The Feb. 17 letter incorporates concerns that regions covered by initial winners in the Federal Communication Commission’s recent Rural Digital Opportunity Fund auction and similar programs will be locked out of new broadband funding if an RDOF grantee proves unable to provide adequate service.
NRECA and a large group of lawmakers raised these concerns to the FCC about a sizable portion of the $9.2 billion allocated in RDOF Phase I going to bidders with unproven technologies, such as fixed wireless to provide gigabit speeds and new low-earth-orbit satellite.
“People and businesses in rural America are struggling in a changed world that depends more each day on remote health care, remote education and remote work,” said Brian O’Hara, NRECA’s senior director of regulatory issues for telecom and broadband.

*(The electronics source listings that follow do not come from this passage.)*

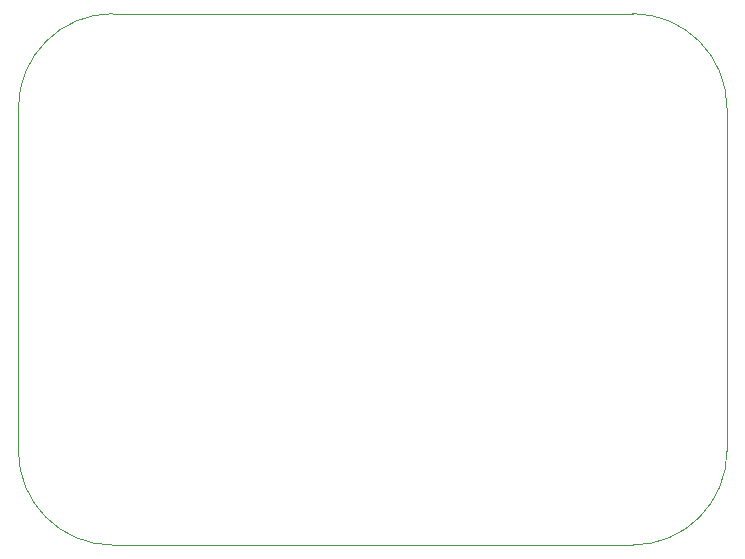
<source format=gbr>
%TF.GenerationSoftware,KiCad,Pcbnew,7.0.5*%
%TF.CreationDate,2023-07-06T17:03:01+08:00*%
%TF.ProjectId,GameRockerShaft,47616d65-526f-4636-9b65-725368616674,rev?*%
%TF.SameCoordinates,Original*%
%TF.FileFunction,Profile,NP*%
%FSLAX46Y46*%
G04 Gerber Fmt 4.6, Leading zero omitted, Abs format (unit mm)*
G04 Created by KiCad (PCBNEW 7.0.5) date 2023-07-06 17:03:01*
%MOMM*%
%LPD*%
G01*
G04 APERTURE LIST*
%TA.AperFunction,Profile*%
%ADD10C,0.100000*%
%TD*%
G04 APERTURE END LIST*
D10*
X70000000Y-78000000D02*
X70000000Y-107000000D01*
X130000000Y-78000000D02*
X130000000Y-107000000D01*
X130000000Y-78000000D02*
G75*
G03*
X122000000Y-70000000I-8000000J0D01*
G01*
X78000000Y-70000000D02*
X122000000Y-70000000D01*
X122000000Y-115000000D02*
G75*
G03*
X130000000Y-107000000I0J8000000D01*
G01*
X70000000Y-107000000D02*
G75*
G03*
X78000000Y-115000000I8000000J0D01*
G01*
X78000000Y-115000000D02*
X122000000Y-115000000D01*
X78000000Y-70000000D02*
G75*
G03*
X70000000Y-78000000I0J-8000000D01*
G01*
M02*

</source>
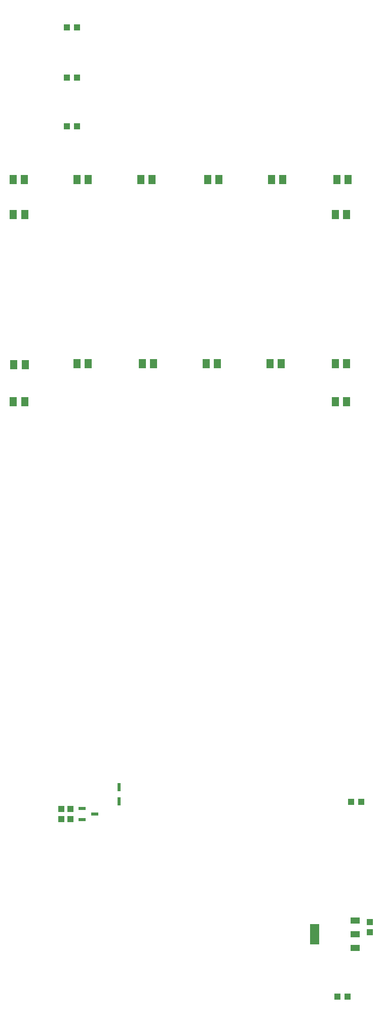
<source format=gbp>
%FSDAX24Y24*%
%MOIN*%
%SFA1B1*%

%IPPOS*%
%ADD10R,0.039400X0.043300*%
%ADD12R,0.043300X0.039400*%
%ADD13R,0.051200X0.059100*%
%ADD49R,0.021700X0.057100*%
%ADD50R,0.051200X0.023600*%
%ADD51R,0.061000X0.043300*%
%ADD52R,0.061000X0.043300*%
%ADD53R,0.061000X0.135800*%
%LNde-120824-1*%
%LPD*%
G54D10*
X035300Y018300D03*
Y017631D03*
X015000Y025735D03*
Y025065D03*
X015600D03*
Y025735D03*
G54D12*
X033835Y013400D03*
X033165D03*
X034735Y026200D03*
X034065D03*
X016035Y073800D03*
X015365D03*
X016035Y077100D03*
X015365D03*
X016035Y070600D03*
X015365D03*
G54D13*
X011852Y064800D03*
X012600D03*
X011852Y052500D03*
X012600D03*
X011826Y067100D03*
X012574D03*
X011876Y054950D03*
X012624D03*
X016026Y067100D03*
X016774D03*
X016026Y055000D03*
X016774D03*
X020226Y067100D03*
X020974D03*
X020326Y055000D03*
X021074D03*
X025374Y067100D03*
X024626D03*
X025274Y055000D03*
X024526D03*
X029574Y067100D03*
X028826D03*
X029474Y055000D03*
X028726D03*
X033874Y067100D03*
X033126D03*
X033774Y055000D03*
X033026D03*
X033774Y064800D03*
X033026D03*
X033774Y052500D03*
X033026D03*
G54D49*
X018800Y026237D03*
Y027163D03*
G54D50*
X016387Y025026D03*
Y025774D03*
X017213Y025400D03*
G54D51*
X034329Y018406D03*
G54D52*
X034329Y017500D03*
Y016594D03*
G54D53*
X031671Y017500D03*
M02*
</source>
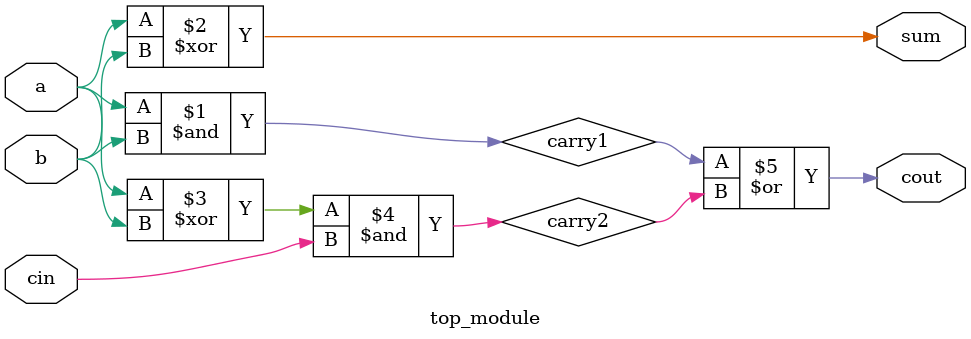
<source format=sv>
module top_module (
    input a,
    input b,
    input cin,
    output cout,
    output sum
);

    wire carry1, carry2;

    // Half Adder for a + b
    assign carry1 = a & b;
    assign sum = a ^ b;

    // Full Adder with carry-in
    assign carry2 = (a ^ b) & cin;
    assign cout = carry1 | carry2;

endmodule

</source>
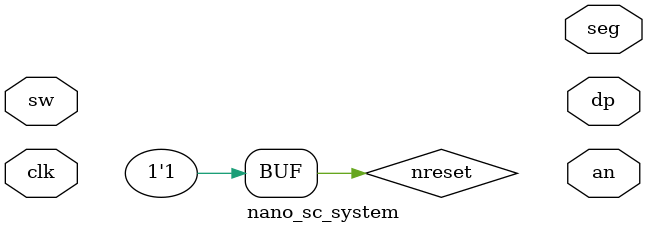
<source format=v>
`timescale 1ns / 1ps

module nano_sc_system(
    output wire [6:0] seg,
    output wire [3:0] an,
    output dp,
    input wire [11:0] sw,
    input wire clk
    );
    
    wire 	[31:0]	p_address;
    wire 	[31:0]	p_data;
    wire	[31:0]	d_address;
    wire	[31:0]	d_data;
    wire	mem_wr;
    reg		nreset=1;
    
    nanocpu	CPU(p_address,p_data,d_address,d_data,mem_wr,clk,nreset);
    rom 	PROGMEM(p_data,p_address[28:2]);
    memory 	DATAMEM(d_data,d_address[28:2],mem_wr,clk);
    
endmodule
</source>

“A rural area set to receive federal funds for internet at speeds below the current definition of broadband should not be precluded from support for a higher level of service that will meet the growing bandwidth needs of today.”
Because of the way RDOF funding is structured, rural communities where broadband projects fall short could be stuck for up to a decade with inadequate service and no access to additional federal funds, O’Hara said.
NRECA also recommended that NTIA consider the far-reaching impacts of the pandemic on supply chains and labor and, if necessary, allow grantees to spend funds beyond the program’s one-year deadline.
“The ongoing COVID-19 crisis has put the spotlight on the absolute and outright necessity for ubiquitous high-performing broadband,” O’Hara said. “Rules for funding rural broadband must be flexible and inclusive to meet this challenge.”
Cathy Cash is a staff writer at NRECA.